Jessica Vega, 25, pleaded guilty last month to fraud and forgery charges for deceiving people in the Hudson Valley area of New York into thinking she had only a few months to live, New York Attorney General Eric T. Schneiderman said.

Moved by her tale, individuals and businesses donated thousands of dollars to pay for her wedding in May 2010 and her honeymoon in Aruba.

Size no longer matters

It won’t be size that matters any more for Italian soldiers and policeman but their strength, according to a draft law soon to be adopted by Parliament.

Sardinian members of Parliament who received letters of complaint from would-be recruits falling short of the current height limit have asked the government to change admission criteria for the security services. At the moment, male recruits have to be at least 165 centimetres while their female colleagues have to be 161 centimetres or taller.

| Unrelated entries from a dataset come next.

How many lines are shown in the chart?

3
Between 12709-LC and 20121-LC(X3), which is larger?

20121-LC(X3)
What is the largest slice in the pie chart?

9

But, while some say that “shorter people can perform some tasks better”, others are worried that the change will mean a loss of face when Italian troops square up to the enemy.

Music of ‘40,000 years ago’

Music was flourishing in Europe many thousands of years before the birth of Mozart, Brahms and Beethoven. The great composers’ earliest ancestors were playing musical instruments more than 40,000 years ago, a study has shown.

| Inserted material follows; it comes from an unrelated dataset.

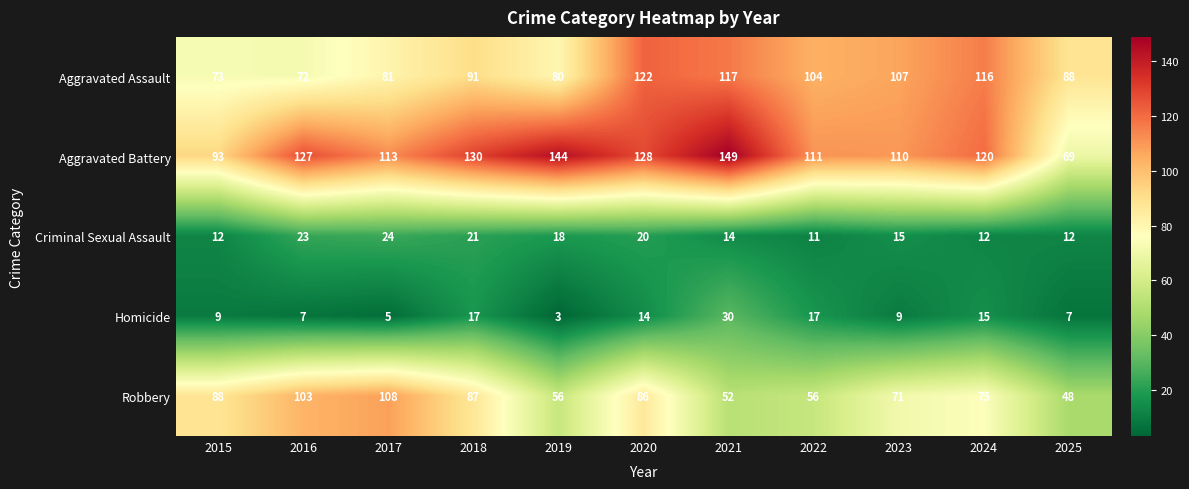

What is the sum of the Criminal Sexual Assault values at 2017 and 2019?

42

Evidence of the musicians was unearthed in Germany in the form of primitive flutes made from bird bones and mammoth ivory. A new system of fossil dating confirmed the age of animal bones excavated in the same rock layers as the instruments and examples of early art.

The bones, probably the remains of meals, bore cuts and marks from hunting and eating. The finds are from Geissenkloesterle Cave in the Swabian Jura region of southern Germany.